Member of Parliament, Lok Sabha
- In office 1996–1998
- Preceded by: S. Gangadhar
- Succeeded by: S. Gangadhar
- Constituency: Hindupur

Member of the Legislative Assembly of Andhra Pradesh
- In office 1983–1989
- Preceded by: Somandepalli Narayana Reddy
- Succeeded by: Sane Chenna Reddy
- Constituency: Penukonda

Personal details
- Born: Penukonda, Anantapur
- Party: Telugu Desam Party
- Spouse: S. Gayathramma
- Children: Five
- Occupation: Politician

= S. Ramachandra Reddy =

Indian politician

S. Ramachandra Reddy (6 September 1944-2005) was an Indian politician from Penukonda, Anantapur district.
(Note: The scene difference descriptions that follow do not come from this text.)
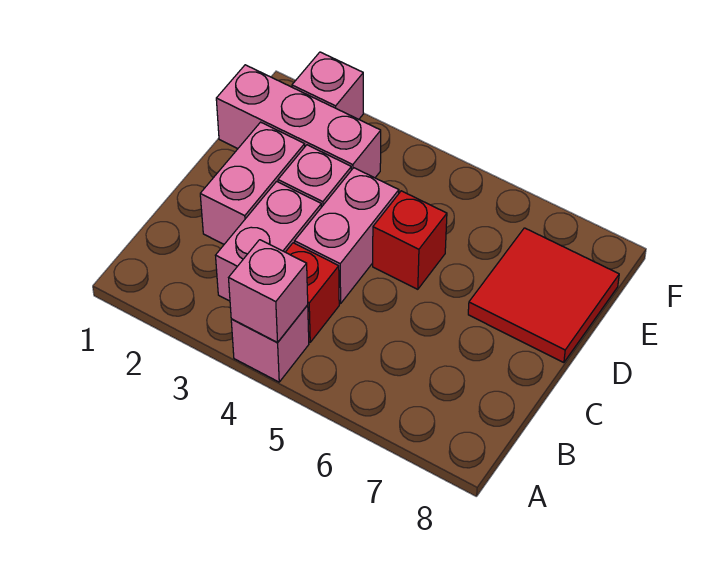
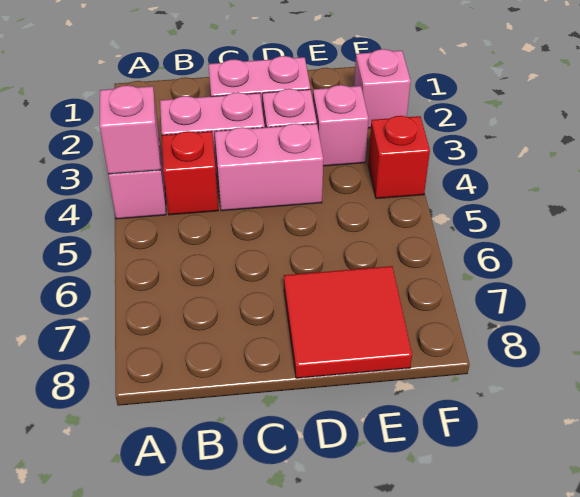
red brick D5 level 1 -> red brick F4 level 1
pink brick E1:E3 level 1 -> pink brick E3 level 1

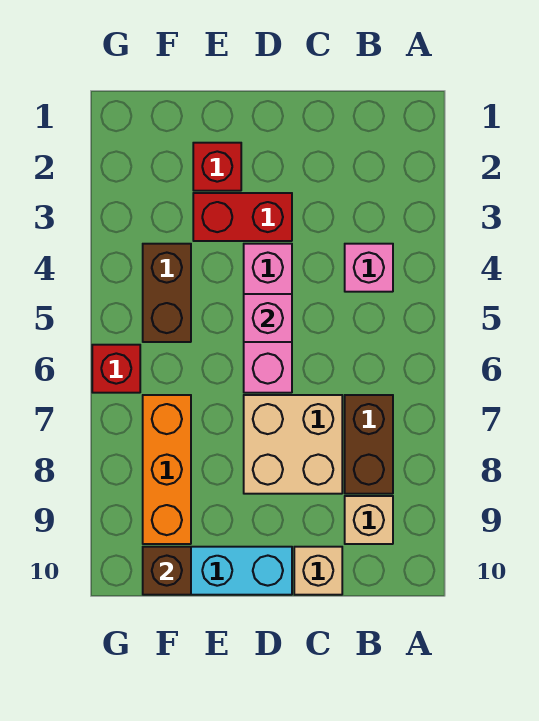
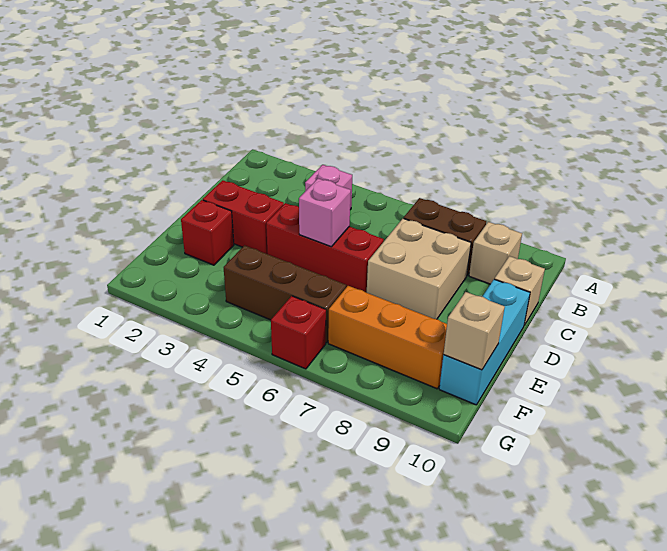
red brick D3:E3 level 1 -> red brick D2:D3 level 1
pink brick D4:D6 level 1 -> red brick D4:D6 level 1
brown brick F4:F5 level 1 -> brown brick F4:F6 level 1
brown brick F10 level 2 -> tan brick F10 level 2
He belonged to the Kuruba caste.

== Political life ==
In 1983, he contested from Penukonda and won as MLA by defeating Gangula Narayana Reddy. Later in 1985 he contested from Telugu Desam party and won by defeating G Veeranna of the Congress Party. This time he became Minister in N. T. Rama Rao's government. He served as minister for Industry and Ports and Chairman of Backward Classes Welfare Committee. But he lost to S Chenna Reddy in the 1989 elections. In 1996 he won as MP from Hindupur (Lok Sabha constituency) by defeating S. Gangadhar, with a 172,422 vote majority. In 1998 he was defeated by S. Gangadhar.